Nos comemos todo lo que llevamos. El agua es escasa, acabamos con ella, así que tras un rato bajamos con la motivación de echar un refrigerio en el bar de los Baños.

Es aquí cuando comienza mi calvario personal. Pendientes descendentes de infarto, terreno dificultoso. Todo esto, junto con mis pocas dotes para bajar, y con una bici con la horquilla delantera totalmente hundida por falta de aire, cosa que motiva que la posición sea totalmente “anti bajada”, y los neumáticos que prácticamente parecen unos slicks de lo desgastados que van, ha hecho que vaya penando de lo lindo. Vamos, que ahora les ha tocado esperar a los cuñados. Yo iba sintiendo cada piedra del camino en mis muñecas. Las manos me ardían y los brazos los llevaba más tensos que Marco en Sorpresa Sorpresa.

Al fin hemos llegado a la zona de pista. Aún así, y debido al desgaste de los neumáticos, tenía que ir con cuidado en las curvas.

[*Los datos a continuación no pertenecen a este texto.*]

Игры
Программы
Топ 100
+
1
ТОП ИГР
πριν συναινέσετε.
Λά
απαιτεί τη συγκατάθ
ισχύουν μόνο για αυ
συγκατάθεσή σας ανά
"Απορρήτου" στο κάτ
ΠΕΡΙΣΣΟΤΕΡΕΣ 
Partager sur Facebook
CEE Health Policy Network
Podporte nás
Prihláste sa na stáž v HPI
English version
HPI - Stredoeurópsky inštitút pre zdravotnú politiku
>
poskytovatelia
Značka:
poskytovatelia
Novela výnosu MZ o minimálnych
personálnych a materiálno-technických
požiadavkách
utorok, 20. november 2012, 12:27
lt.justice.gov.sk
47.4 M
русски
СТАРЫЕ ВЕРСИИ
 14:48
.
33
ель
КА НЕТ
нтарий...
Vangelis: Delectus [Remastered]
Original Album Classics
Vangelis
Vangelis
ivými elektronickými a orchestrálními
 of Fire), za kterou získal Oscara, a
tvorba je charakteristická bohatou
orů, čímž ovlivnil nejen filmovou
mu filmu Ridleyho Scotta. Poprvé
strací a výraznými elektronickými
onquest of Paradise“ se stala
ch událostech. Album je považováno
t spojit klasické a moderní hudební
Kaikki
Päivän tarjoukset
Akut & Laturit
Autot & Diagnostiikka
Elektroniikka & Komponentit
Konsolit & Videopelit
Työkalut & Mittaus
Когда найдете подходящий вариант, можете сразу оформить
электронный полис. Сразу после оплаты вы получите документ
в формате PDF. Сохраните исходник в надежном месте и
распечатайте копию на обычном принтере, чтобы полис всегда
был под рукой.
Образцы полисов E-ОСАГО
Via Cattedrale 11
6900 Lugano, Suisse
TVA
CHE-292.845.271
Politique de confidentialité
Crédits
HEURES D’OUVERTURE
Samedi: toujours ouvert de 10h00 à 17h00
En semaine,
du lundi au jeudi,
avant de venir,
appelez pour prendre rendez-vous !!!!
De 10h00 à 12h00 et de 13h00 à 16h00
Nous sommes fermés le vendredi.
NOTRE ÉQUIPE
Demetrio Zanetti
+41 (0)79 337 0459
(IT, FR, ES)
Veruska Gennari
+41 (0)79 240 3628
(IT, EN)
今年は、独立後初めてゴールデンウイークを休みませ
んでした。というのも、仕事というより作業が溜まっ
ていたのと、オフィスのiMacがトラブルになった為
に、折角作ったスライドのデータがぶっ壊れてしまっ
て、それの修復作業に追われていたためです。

Finalmente, con alegría, llego al bar de los Baños. Estos se van al bar y yo me acerco a la fuente caliente, simplemente a tocar el agua y a echar un buchecillo. Cojo y me voy para el Bar ante las curiosas miradas de los “turistas” del lugar.

A la hora de pedir siento la tentación de cambiar el Aquarius por el vino de Albondón y una tapica de carne al ajillo, pero Víctor me advierte que si hago eso, puedo abrir la veda dentro de mi estómago. Posiblemente hubiera bajado pegándole bocados a ellos, así que me porto bien y me pillo el aquarius. Nos tomamos los refrescos pensando en la posibilidad de organizar un día una paellita allí tras una ruta con final en los Baños. Habrá que hablarlo.

Decidimos bajar por carretera. Esta idea me viene genial para la situación que llevaba con mi bicicleta.

La bajada resulta divertida, incluso me pego el gustazo de acercarme a una furgonetilla y pegarle un adelantamiento por dentro en una curva. Lo he llevado un rato detrás, incluso le he sacado distancia, pero ya en la zona de recta él ha hecho de las suyas. Espero a los niños, y veo a Víctor, con cara de Spinning que se dirige a mí. Por supuesto me recuerda que él hace Spinning, mucho cuidadito, eh? Mucho cuidadito, que muerde.

Llegamos abajo y comienza el llano, por supuesto, como no, con viento en contra, así que a rodar en grupo, y nuevamente “Niños!!! Cogerse de la almorrana del de delante”, y así hemos llegado hasta Villa Inés, preparándonos mentalmente para subir el temible “ALTO DE TORRECARDENAS”. Ahí nos ha salido humillo de las piernas, y ya mientras dejábamos de jadear, nos hemos despedido con muchas ganicas de llegar, jincharnos de comer y beber, y hacerle sangre al sofá.

Y con esto y un bizcocho… que los demás cuenten que les pasó a partir de las ocho.

Nota: Desde aquí mi respecto a la institución de la Iglesia Católica. Toda semejanza hacia tal institución es pura coincidencia.